Copy out exactly the stretch of the listing below that begins at the line containing "Sebuah kata sandi" and ends at the line containing "ЗАЛИЗНЮК Александр Николаевич.", and copy nothing outside it.
[Start of section]
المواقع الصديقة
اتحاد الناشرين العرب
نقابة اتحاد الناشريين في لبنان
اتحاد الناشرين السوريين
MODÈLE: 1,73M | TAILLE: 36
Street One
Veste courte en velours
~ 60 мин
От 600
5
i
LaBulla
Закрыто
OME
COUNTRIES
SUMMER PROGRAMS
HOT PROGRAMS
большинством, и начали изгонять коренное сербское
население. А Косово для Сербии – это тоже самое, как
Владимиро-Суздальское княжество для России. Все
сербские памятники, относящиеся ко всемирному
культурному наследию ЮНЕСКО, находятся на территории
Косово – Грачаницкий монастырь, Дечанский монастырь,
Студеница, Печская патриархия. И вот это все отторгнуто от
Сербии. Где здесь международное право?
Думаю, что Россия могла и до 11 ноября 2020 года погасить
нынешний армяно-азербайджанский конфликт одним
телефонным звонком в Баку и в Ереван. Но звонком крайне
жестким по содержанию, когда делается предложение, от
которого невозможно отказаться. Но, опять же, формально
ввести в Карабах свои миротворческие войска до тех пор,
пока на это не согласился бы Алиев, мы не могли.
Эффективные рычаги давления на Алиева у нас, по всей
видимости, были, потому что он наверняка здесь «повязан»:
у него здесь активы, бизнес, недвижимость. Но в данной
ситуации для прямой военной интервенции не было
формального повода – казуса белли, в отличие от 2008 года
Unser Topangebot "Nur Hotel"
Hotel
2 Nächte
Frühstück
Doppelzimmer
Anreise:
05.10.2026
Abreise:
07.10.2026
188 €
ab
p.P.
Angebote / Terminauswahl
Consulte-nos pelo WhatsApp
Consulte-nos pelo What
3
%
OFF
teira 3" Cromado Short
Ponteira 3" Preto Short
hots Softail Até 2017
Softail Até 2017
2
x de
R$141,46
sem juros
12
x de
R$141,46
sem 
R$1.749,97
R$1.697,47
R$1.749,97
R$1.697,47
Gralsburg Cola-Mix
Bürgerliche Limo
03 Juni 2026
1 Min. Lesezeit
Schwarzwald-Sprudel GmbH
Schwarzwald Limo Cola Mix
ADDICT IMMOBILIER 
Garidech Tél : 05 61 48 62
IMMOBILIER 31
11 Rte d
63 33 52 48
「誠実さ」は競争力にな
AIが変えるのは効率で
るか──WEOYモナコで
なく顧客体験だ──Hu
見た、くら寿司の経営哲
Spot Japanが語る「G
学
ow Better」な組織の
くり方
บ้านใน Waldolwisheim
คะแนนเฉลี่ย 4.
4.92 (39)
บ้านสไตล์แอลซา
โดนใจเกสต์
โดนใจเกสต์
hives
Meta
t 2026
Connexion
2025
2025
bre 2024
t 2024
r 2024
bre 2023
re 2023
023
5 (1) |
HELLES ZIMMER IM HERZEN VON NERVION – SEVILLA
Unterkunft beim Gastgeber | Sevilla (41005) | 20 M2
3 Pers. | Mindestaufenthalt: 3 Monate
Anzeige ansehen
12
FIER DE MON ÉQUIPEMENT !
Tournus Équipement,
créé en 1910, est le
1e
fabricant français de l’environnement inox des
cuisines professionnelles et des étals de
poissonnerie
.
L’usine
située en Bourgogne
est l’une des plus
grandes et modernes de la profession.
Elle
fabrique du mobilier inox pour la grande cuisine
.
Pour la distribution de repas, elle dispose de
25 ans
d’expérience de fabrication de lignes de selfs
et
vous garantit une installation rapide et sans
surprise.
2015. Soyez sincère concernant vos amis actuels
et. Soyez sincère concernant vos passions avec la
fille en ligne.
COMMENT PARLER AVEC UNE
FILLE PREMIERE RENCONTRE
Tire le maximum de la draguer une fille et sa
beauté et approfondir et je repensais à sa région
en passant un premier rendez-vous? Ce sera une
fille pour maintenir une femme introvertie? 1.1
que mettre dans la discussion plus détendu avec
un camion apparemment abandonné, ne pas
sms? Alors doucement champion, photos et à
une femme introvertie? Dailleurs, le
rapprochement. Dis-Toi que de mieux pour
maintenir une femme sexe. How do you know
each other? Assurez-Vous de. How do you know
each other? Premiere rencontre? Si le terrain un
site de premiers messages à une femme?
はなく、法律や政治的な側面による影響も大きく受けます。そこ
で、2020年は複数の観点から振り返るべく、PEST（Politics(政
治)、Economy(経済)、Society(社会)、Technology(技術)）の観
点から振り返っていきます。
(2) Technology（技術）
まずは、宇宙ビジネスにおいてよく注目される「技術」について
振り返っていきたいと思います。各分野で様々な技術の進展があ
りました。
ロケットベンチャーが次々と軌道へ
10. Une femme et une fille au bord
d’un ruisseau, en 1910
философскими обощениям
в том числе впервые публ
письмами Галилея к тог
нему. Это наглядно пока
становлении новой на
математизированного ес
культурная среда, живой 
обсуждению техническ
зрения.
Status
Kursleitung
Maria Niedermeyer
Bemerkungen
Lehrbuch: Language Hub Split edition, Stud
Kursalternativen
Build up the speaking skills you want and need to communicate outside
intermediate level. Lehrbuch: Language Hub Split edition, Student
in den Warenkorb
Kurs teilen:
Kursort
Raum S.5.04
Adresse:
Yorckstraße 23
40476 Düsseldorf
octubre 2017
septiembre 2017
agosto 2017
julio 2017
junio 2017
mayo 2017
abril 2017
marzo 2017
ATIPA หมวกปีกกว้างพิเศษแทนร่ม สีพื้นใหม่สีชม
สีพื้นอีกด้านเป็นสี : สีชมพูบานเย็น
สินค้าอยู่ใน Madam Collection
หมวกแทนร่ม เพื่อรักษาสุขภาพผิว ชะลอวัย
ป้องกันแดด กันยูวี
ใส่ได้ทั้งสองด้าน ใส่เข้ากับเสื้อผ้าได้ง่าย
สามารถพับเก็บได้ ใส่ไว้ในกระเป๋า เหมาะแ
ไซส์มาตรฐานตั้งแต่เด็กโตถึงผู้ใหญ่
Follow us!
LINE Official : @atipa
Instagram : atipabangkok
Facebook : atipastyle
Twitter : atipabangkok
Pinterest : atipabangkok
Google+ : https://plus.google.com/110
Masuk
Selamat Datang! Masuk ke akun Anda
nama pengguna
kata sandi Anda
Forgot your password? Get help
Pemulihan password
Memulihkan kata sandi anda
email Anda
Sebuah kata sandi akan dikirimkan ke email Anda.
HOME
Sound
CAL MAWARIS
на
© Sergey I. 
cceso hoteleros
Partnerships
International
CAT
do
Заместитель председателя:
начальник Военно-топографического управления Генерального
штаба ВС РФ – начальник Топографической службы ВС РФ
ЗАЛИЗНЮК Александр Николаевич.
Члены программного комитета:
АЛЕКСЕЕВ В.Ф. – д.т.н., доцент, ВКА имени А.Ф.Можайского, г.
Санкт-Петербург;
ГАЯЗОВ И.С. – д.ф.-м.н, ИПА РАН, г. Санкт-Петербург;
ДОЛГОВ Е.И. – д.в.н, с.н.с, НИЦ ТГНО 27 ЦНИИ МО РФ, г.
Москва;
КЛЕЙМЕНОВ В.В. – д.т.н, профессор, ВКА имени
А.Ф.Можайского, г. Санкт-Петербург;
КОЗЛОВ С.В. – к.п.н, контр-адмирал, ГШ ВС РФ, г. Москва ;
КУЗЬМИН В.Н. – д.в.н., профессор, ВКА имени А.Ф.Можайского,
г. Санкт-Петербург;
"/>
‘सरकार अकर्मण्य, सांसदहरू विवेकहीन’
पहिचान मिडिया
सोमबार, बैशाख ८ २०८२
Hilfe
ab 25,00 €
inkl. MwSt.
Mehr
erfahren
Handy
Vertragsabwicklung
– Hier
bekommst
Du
[End of section]
**COMPLETED EXERCISE**
Sebuah kata sandi akan dikirimkan ke email Anda.
HOME
Sound
CAL MAWARIS
на
© Sergey I. 
cceso hoteleros
Partnerships
International
CAT
do
Заместитель председателя:
начальник Военно-топографического управления Генерального
штаба ВС РФ – начальник Топографической службы ВС РФ
ЗАЛИЗНЮК Александр Николаевич.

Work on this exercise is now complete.